▸ PASSAGE TO READ:
***

Figure 2 presents the Jaccard similarity index for four different community detection algorithms with each attribute over the four networks in the Facebook dataset. It is interesting to notice that for the same dataset, the order of the correlation strength across different attributes is not same and varies from one community clustering algorithm to another. For example, in Reed98 dataset, if the agreement with the Fast Modularity algorithm is considered, the most agreement is observed with the attribute ‘student faculty’. On the other hand, Louvain algorithm performs the best if the agreement with the ‘year’ is considered. This is due to the fact that each algorithm differs on how they treat the nodes and assign them to different communities with different size and number of communities.
Even though there exists a difference in attribute ranking across different algorithms and datasets, as an overview, the most agreements are observed with student faculty, gender, year and dormitory attributes. However, in computing the correlation between attributes and community structure, Traud and Kelsic [25] reported that the order of correlation strength is significantly dependent on the agreement index used and not consistent across different indices.
Observing the correlation between the attributes and the communities in the network indicates that the attribute information is a source of data that can be used to perform the community clustering task. Furthermore, based on the homophily property of a network as shown above it is clear that the linked nodes are more likely to share similar attributes. However, the attributes do not have the same influence as the community structure and some attributes weigh more than others in their influence. Thus, the impact of different attributes on communities needs to be known and properly weighted according to their influence on the community structure. This will balance the role of network information and node attributes.

***

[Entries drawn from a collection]
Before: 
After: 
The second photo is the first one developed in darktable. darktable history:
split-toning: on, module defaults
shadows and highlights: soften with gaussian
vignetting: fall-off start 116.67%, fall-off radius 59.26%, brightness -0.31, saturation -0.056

***

▸ TO BE DONE:
1. Answer these questions from the community detection passage:
(a) In the Reed98 dataset, with which attribute does the Fast Modularity algorithm show the most agreement?
(b) Which attributes show the most agreements overall?
(c) Based on the homophily property, what are linked nodes more likely to do?
2. Quote the community detection passage word for word, starting with "Figure 2 presents the" and going on through "number of communities.".
The records are independent material and bear no relation to the community detection passage.

▸ ANSWERS FOR THIS EXERCISE:
1.
(a) The attribute ‘student faculty’.
(b) Student faculty, gender, year and dormitory.
(c) Share similar attributes.

2.
Figure 2 presents the Jaccard similarity index for four different community detection algorithms with each attribute over the four networks in the Facebook dataset. It is interesting to notice that for the same dataset, the order of the correlation strength across different attributes is not same and varies from one community clustering algorithm to another. For example, in Reed98 dataset, if the agreement with the Fast Modularity algorithm is considered, the most agreement is observed with the attribute ‘student faculty’. On the other hand, Louvain algorithm performs the best if the agreement with the ‘year’ is considered. This is due to the fact that each algorithm differs on how they treat the nodes and assign them to different communities with different size and number of communities.